Common places to check if you are running into this issue are under the sink, slide outs and wheel wells. Over time, insulation under your sink and wheel well may start to weather, causing hot air to escape. Furthermore, if you have a slideout on your caravan or motorhome, you should frequently check to make sure the seals are secure and tight.
Are Diesel Heaters inside a Motorhome Noisy?
Although diesel heaters can offer a cheaper alternative to other heating options, the cons of diesel heaters come with noise. When booting up a diesel heater, the inlet and outlet valves will make a noticeable noise.
The noise comes from the exhaust, and once the motorhome is heated to the desired temperature, the noise will dissipate. If the heater is being noisy when it is not pumping fuel, it may be a sign of a needed repair.
Noise pollution coming from your heater will be most noticeable when it is running on high.

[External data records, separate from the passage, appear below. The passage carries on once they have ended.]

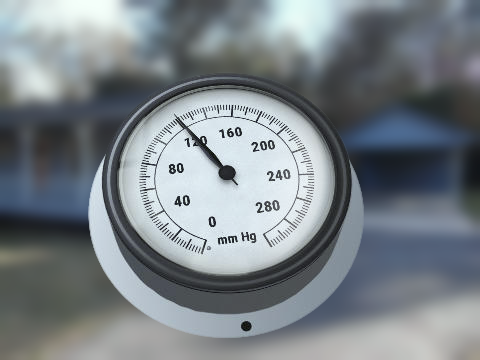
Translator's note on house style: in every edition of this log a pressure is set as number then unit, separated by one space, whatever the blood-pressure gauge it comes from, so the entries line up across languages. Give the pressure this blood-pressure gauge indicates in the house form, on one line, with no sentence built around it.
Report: 120 mmHg
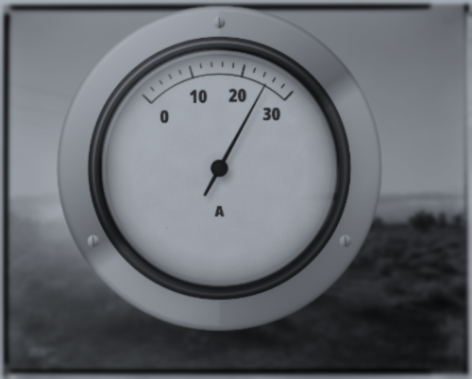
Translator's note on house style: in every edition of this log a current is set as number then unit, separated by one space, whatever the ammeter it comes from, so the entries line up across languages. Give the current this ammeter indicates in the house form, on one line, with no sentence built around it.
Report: 25 A
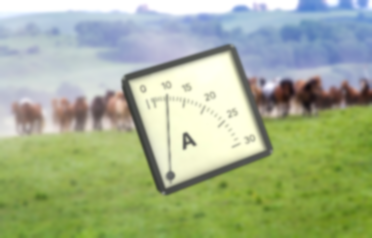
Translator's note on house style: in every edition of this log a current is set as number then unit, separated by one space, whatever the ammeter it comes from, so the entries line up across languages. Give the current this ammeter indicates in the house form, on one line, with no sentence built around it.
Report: 10 A
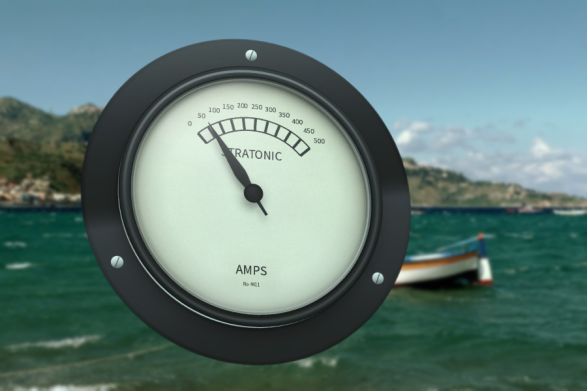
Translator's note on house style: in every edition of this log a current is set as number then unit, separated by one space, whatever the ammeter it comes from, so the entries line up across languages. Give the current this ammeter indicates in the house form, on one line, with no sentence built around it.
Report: 50 A
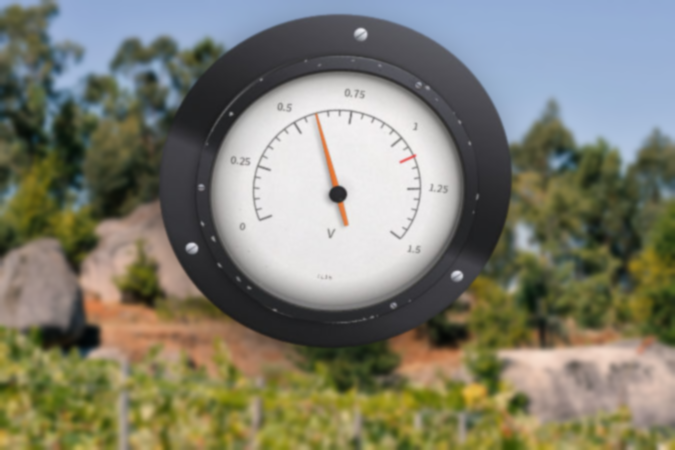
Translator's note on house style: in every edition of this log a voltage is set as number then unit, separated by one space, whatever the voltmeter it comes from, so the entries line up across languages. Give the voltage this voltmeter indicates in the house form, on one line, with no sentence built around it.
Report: 0.6 V
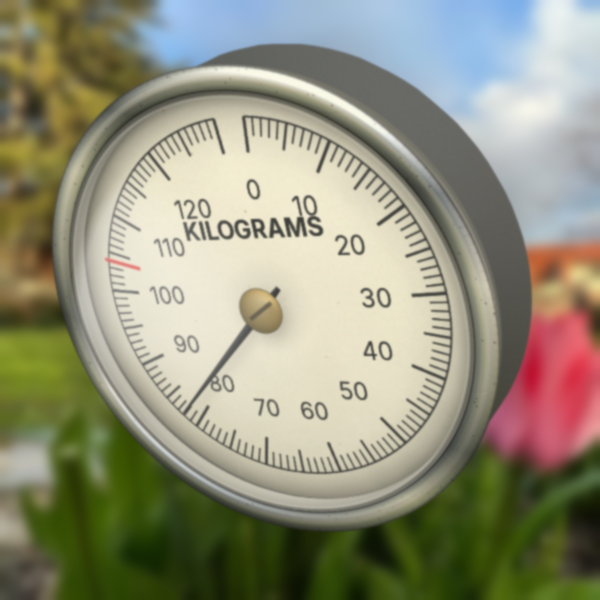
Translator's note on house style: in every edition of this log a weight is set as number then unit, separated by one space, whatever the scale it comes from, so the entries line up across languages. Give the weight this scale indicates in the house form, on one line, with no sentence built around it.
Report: 82 kg
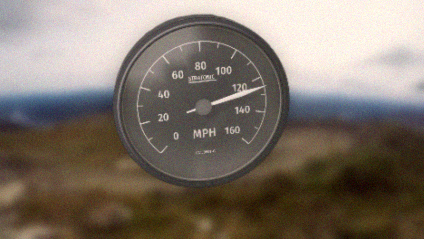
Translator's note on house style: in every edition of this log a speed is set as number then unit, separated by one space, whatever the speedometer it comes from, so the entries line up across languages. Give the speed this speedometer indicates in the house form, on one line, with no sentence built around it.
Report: 125 mph
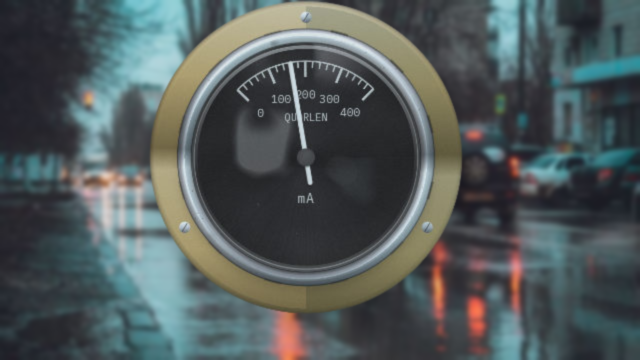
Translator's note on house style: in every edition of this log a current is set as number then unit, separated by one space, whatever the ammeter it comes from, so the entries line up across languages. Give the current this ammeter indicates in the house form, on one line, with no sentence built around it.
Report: 160 mA
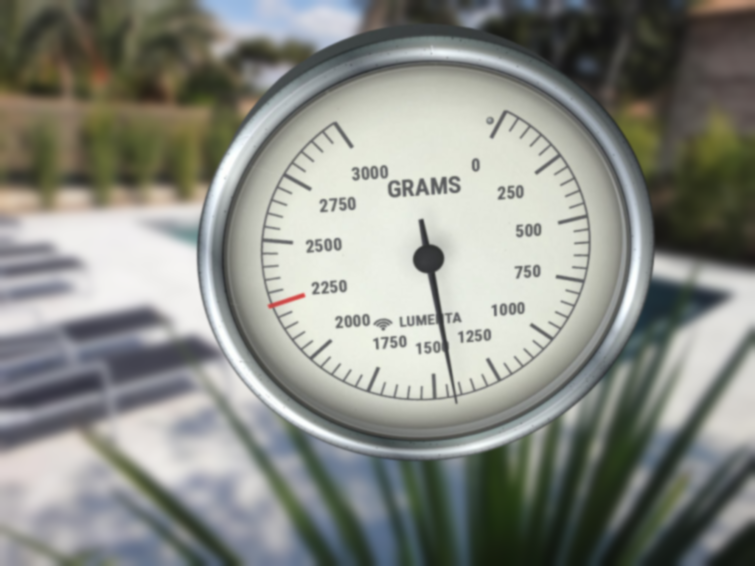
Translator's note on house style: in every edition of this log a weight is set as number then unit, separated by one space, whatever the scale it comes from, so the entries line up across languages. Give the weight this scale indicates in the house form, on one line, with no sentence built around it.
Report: 1425 g
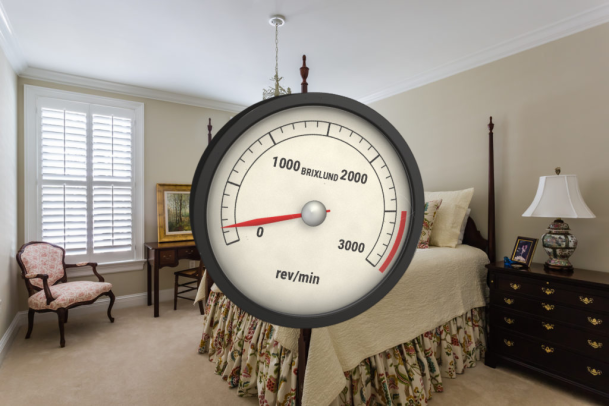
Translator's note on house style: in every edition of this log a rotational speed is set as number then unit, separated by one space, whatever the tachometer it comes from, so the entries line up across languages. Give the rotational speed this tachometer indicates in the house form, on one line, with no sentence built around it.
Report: 150 rpm
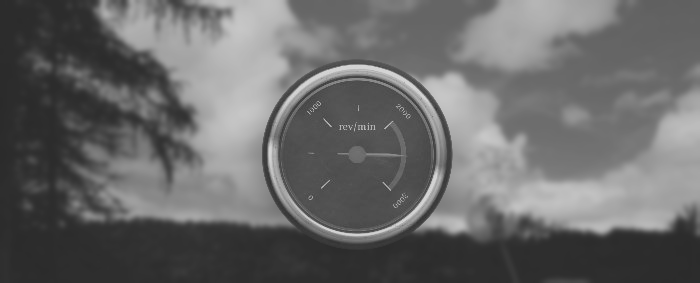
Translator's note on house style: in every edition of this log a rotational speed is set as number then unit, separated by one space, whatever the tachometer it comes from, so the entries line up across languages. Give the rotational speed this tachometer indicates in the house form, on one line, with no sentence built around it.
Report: 2500 rpm
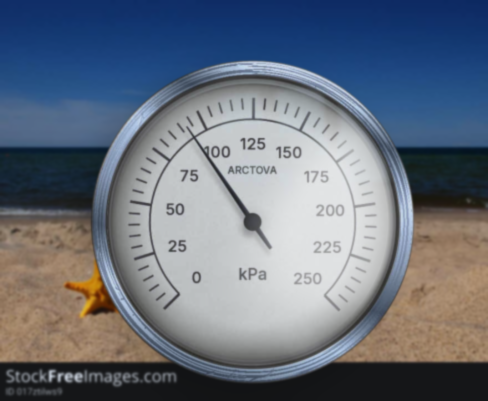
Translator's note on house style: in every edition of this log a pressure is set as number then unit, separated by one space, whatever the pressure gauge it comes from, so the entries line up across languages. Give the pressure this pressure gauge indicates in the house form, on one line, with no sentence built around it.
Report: 92.5 kPa
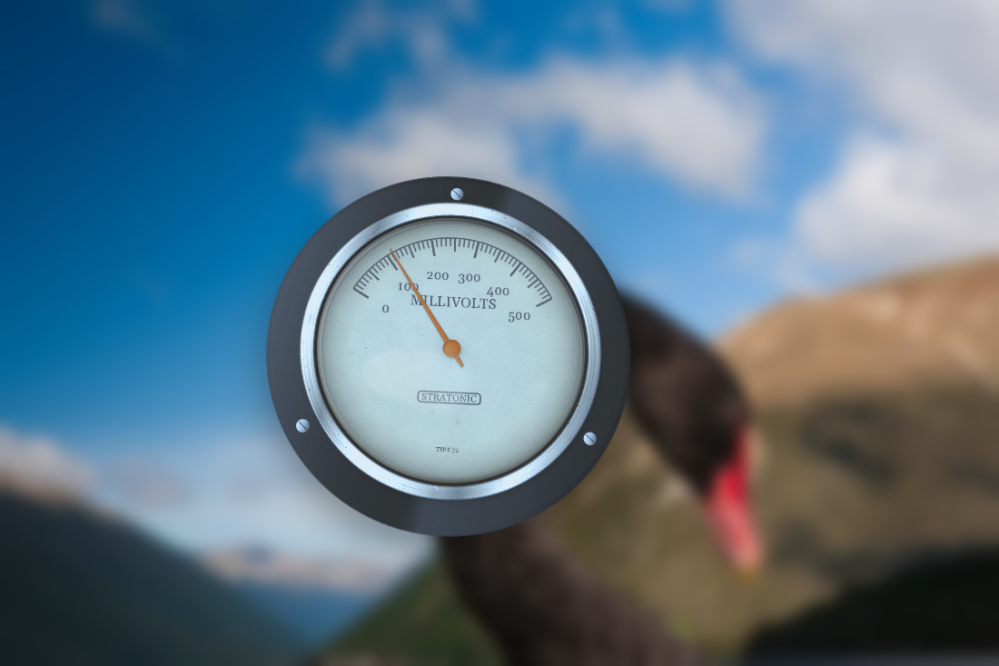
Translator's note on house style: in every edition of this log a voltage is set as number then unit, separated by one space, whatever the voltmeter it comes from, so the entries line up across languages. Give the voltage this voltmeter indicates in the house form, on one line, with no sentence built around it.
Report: 110 mV
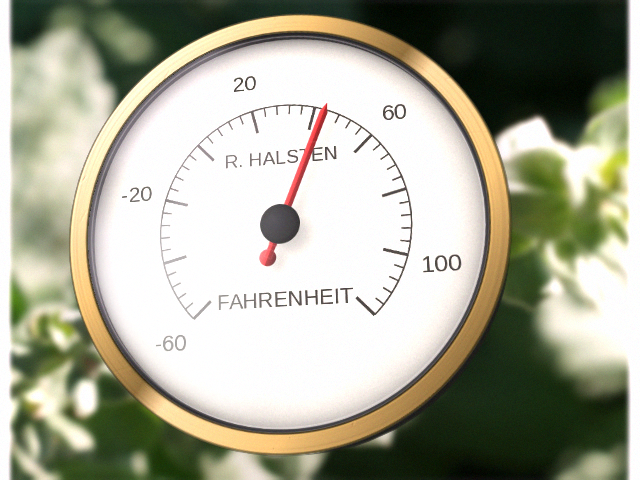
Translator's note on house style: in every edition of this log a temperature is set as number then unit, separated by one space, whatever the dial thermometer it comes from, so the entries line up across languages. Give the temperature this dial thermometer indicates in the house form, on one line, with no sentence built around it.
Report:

- To reduce the noise you hear inside your motorhome, install your heater in the bathroom, under the kitchen sink, or under another storage location.
- Avoid installing it under your bed, as you might find the noise inconvenient at night when trying to sleep.
If your heater is noisier than normal, it may be an issue with the fuel pump. You can adjust your fuel pump to reduce the noise, or it may need to be replaced completely. Also, as mentioned earlier, make sure you have the correct size heater compared to your fuel pump.